Fishing is hard work. It’s dangerous work. It’s foul-smelling work. Just as shepherds tend to smell like the sheep, fishermen tend to smell like the fish.
Fishing, in the ancient world, more closely resembled the industrial fishing operations of today than a day out on the lake or flyfishing in the mountains. Fishing meant going out onto the sea at night, setting out hundreds of feet of netting, and not coming back to shore until morning. (Think “trawler,” but with none of the machinery to lighten the workload.) But it’s also life-sustaining because fish made up a huge part of the economy and diet of the ancient world.
And then, the job was still not done. Once the haul was aboard, it was time to row back to shore. Then the fish had to be prepared for market, cleaned and preserved (without modern refrigeration). The nets had to be washed and mended. Jesus was interrupting Simon Peter and the others as they tried to finish a hard night’s work, keeping them from their beds.
“I will make you fish for people” isn’t the cute metaphor we’ve turned it into.
The type of fishing Christ is calling us to is not done at a distance, at the end of a rod; it requires getting up close and personal with the catch, wrestling them into the boat.
Christ called Simon Peter, James, John, and the others into work that sustains the Kingdom of God. He called them to get their hands dirty, to put in long, hard hours, building up the Kingdom. Christ called the disciples to proclaim, “Repent for the Kingdom of Heaven has come near.”
Beloved, God is still calling us to fish for people, that hard work of calling people into the Kingdom. We can’t do it at a distance, at arm’s length. Rather, it requires us to get up close and personal. We have to roll up our sleeves and get our hands dirty. If we do it right, we’re gonna end up smelling like the fish. Knowing and loving and living alongside the people with whom we are ministering.
Repentance – metanoia, a transformation of heart and mind – is difficult work; it can’t be done at a distance. Repentance is the fruit of faith formation – work that can’t be done by bumper sticker slogans or shouting from a street corner. It can’t be done through Facebook memes or recommending the exact right book because it’s about more than just right knowledge.

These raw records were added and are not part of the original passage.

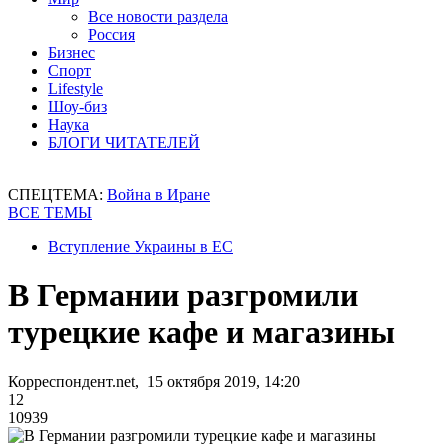
Все новости раздела
Россия
Бизнес
Спорт
Lifestyle
Шоу-биз
Наука
БЛОГИ ЧИТАТЕЛЕЙ
СПЕЦТЕМА:
Война в Иране
ВСЕ ТЕМЫ
Вступление Украины в ЕС
В Германии разгромили
турецкие кафе и магазины
Корреспондент.net, 15 октября 2019, 14:20
12
10939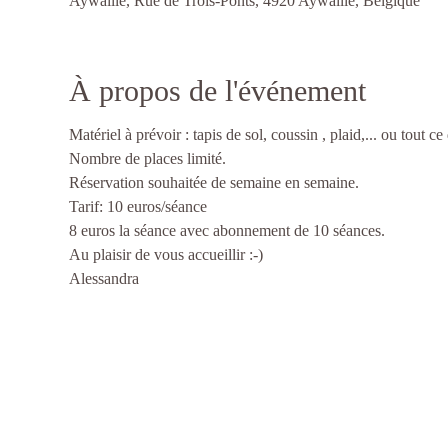
Aywaille, Rue de Trois-Ponts, 4920 Aywaille, Belgique
À propos de l'événement
Matériel à prévoir : tapis de sol, coussin , plaid,... ou tout ce
Nombre de places limité.
Réservation souhaitée de semaine en semaine.
Tarif: 10 euros/séance
8 euros la séance avec abonnement de 10 séances.
Au plaisir de vous accueillir :-)
Alessandra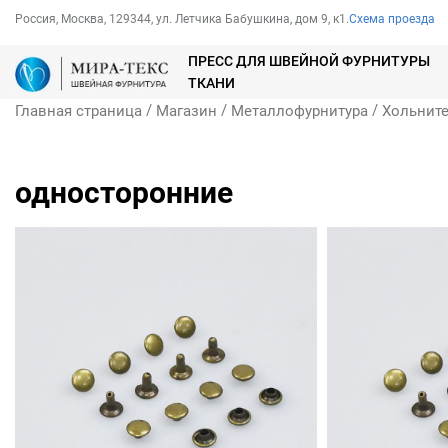
Россия, Москва, 129344, ул. Летчика Бабушкина, дом 9, к1.
Схема проезда
ПРЕСС ДЛЯ ШВЕЙНОЙ ФУРНИТУРЫ
ТКАНИ
/
/
/
Главная страница
Магазин
Металлофурнитура
Хольнит
односторонние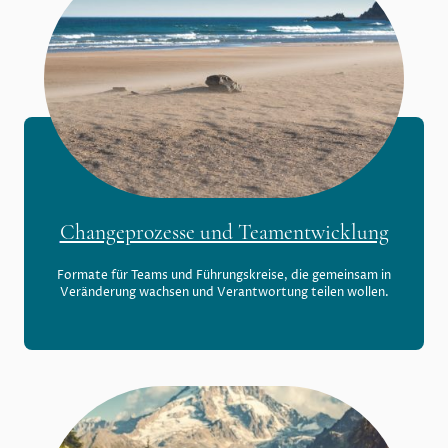
Changeprozesse und Teamentwicklung
Formate für Teams und Führungskreise, die gemeinsam in
Veränderung wachsen und Verantwortung teilen wollen.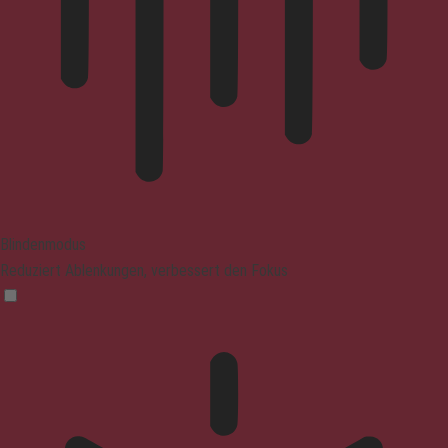
Blindenmodus
Reduziert Ablenkungen, verbessert den Fokus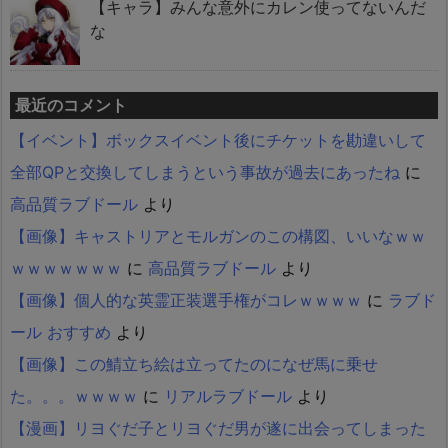
【キャラ】みんな意外にカレン使ってないんだ
な
最近のコメント
【イベント】ボックスイベント後にチケットを勘違いして
全部QPと交換してしまうという事故が過去にあったね
に
高品質ラブドール
より
【画像】キャストリアとモルガンのこの構図、いいなｗｗ
ｗｗｗｗｗｗｗ
に
高品質ラブドール
より
【画像】個人的な英霊正装選手権がコレｗｗｗｗ
に
ラブド
ール おすすめ
より
【画像】この鯖立ち絵は立ってたのになぜ馬に乗せ
た。。。ｗｗｗｗ
に
リアルラブドール
より
【漫画】リヨぐだ子とリヨぐだ男が遂に出会ってしまった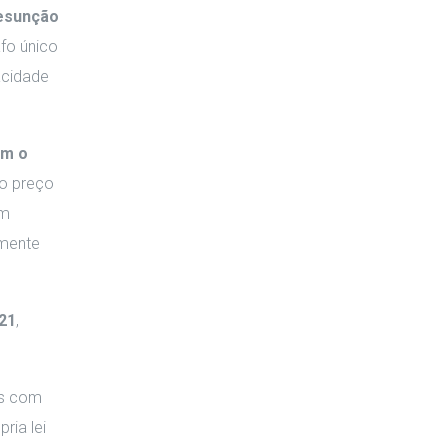
esunção
afo único
acidade
am o
 o preço
em
lmente
021
,
as com
ria lei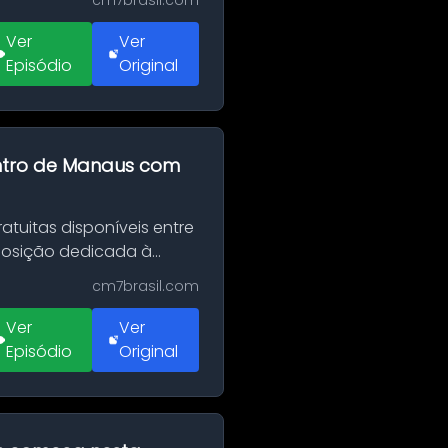
cm7brasil.com
Ver
Ver
Episódio
Original
entro de Manaus com
tuitas disponíveis entre
xposição dedicada à
cm7brasil.com
Ver
Ver
Episódio
Original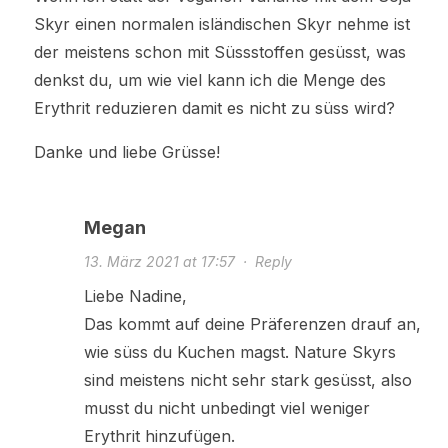
Skyr einen normalen isländischen Skyr nehme ist
der meistens schon mit Süssstoffen gesüsst, was
denkst du, um wie viel kann ich die Menge des
Erythrit reduzieren damit es nicht zu süss wird?
Danke und liebe Grüsse!
Megan
13. März 2021 at 17:57
·
Reply
Liebe Nadine,
Das kommt auf deine Präferenzen drauf an,
wie süss du Kuchen magst. Nature Skyrs
sind meistens nicht sehr stark gesüsst, also
musst du nicht unbedingt viel weniger
Erythrit hinzufügen.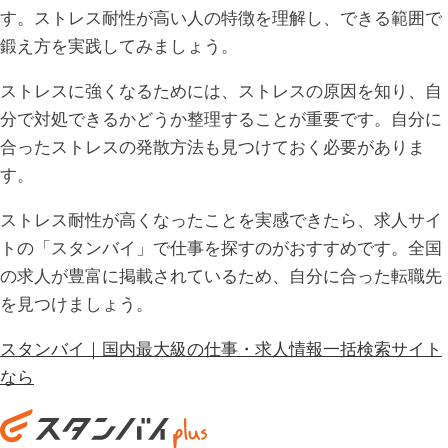
す。ストレス耐性が高い人の特徴を理解し、できる範囲で
鍛え方を実践してみましょう。
ストレスに強くなるためには、ストレスの原因を知り、自
分で対処できるかどうか整理することが重要です。自分に
合ったストレスの発散方法も見つけておく必要がありま
す。
ストレス耐性が高くなったことを実感できたら、求人サイ
トの「スタンバイ」で仕事を探すのがおすすめです。全国
の求人が豊富に掲載されているため、自分に合った転職先
を見つけましょう。
スタンバイ｜国内最大級の仕事・求人情報一括検索サイト
なら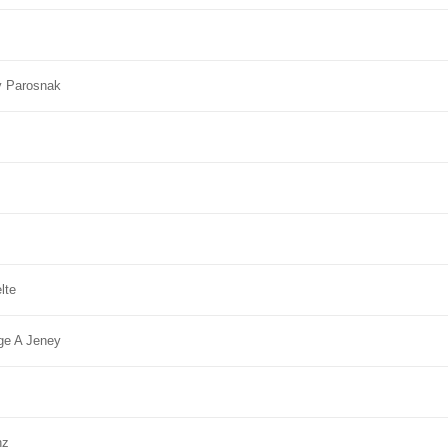
y Parosnak
lte
ge A Jeney
nz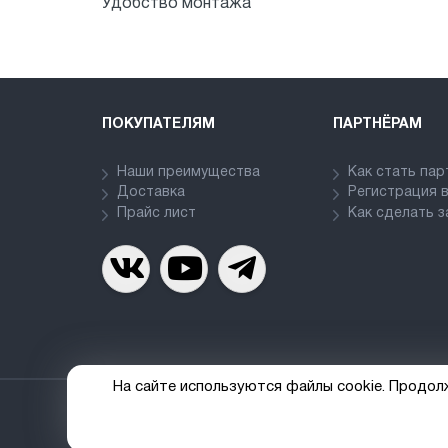
Удобство монтажа
ПОКУПАТЕЛЯМ
ПАРТНЁРАМ
Наши преимущества
Как стать па
Доставка
Регистрация 
Прайс лист
Как сделать з
На сайте используются файлы cookie. Продол
© ООО «Палладий», 2019-2026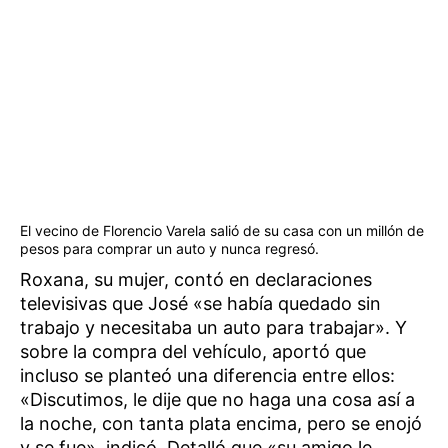
El vecino de Florencio Varela salió de su casa con un millón de
pesos para comprar un auto y nunca regresó.
Roxana, su mujer, contó en declaraciones
televisivas que José «se había quedado sin
trabajo y necesitaba un auto para trabajar». Y
sobre la compra del vehículo, aportó que
incluso se planteó una diferencia entre ellos:
«Discutimos, le dije que no haga una cosa así a
la noche, con tanta plata encima, pero se enojó
y se fue», indicó. Detalló que «su amigo le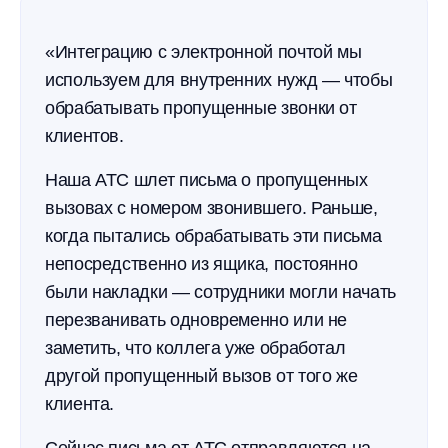
«Интеграцию с электронной почтой мы
используем для внутренних нужд — чтобы
обрабатывать пропущенные звонки от
клиентов.
Наша АТС шлет письма о пропущенных
вызовах с номером звонившего. Раньше,
когда пытались обрабатывать эти письма
непосредственно из ящика, постоянно
были накладки — сотрудники могли начать
перезванивать одновременно или не
заметить, что коллега уже обработал
другой пропущенный вызов от того же
клиента.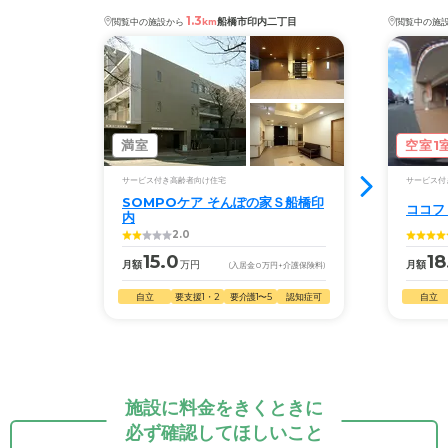
1.3
船橋市印内二丁目
閲覧中の施設から
km
閲覧中の施
満室
空室1
サービス付き高齢者向け住宅
サービス付
SOMPOケア そんぽの家Ｓ船橋印
ココフ
内
2.0
15.0
18
月額
万円
月額
(入居金
0
万円
+介護保険料)
自立
要支援1・2
要介護1〜5
認知症可
自立
施設に料金をきくときに
必ず確認してほしいこと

Repentance takes place in person, in community. It means wrestling with issues together. That community can’t be confined to an hour on Sunday morning or abandoned over differences of opinion. And it’s work that doesn’t end once we get the “fish” in the boat.
Repentance doesn’t end at the baptismal font or after the kids are confirmed or the altar; instead, that’s where it begins again.
Called by God to proclaim repentance and live as a transformed community, we are empowered by the Holy Spirit to lovingly pour ourselves out for our neighbors. As hatred and fear spread, God has called us to be a community rooted in divine love. “Do not be afraid,” Christ says, for God’s love drives out fear.
To be a community that loves the oppressed and care for them, to bring them into a community where they are loved and valued.
To be a community that loves the oppressor and calls them to repent and join the enter the Kingdom, where they will learn to love their fellow humans as Christ loves them.
Beloved, let us love our neighbors – our immigrant neighbors, our impoverished neighbors, our LGBT neighbors – and call them into a place where they are greeted as beloved siblings.
Beloved, let us love our neighbors – the neighbors who turn blind eyes upon racism and hatred – and call them from fear to repentance and newness of life.
Beloved, let us work to build up a repentant community rooted in the love of God and transformed by divine grace.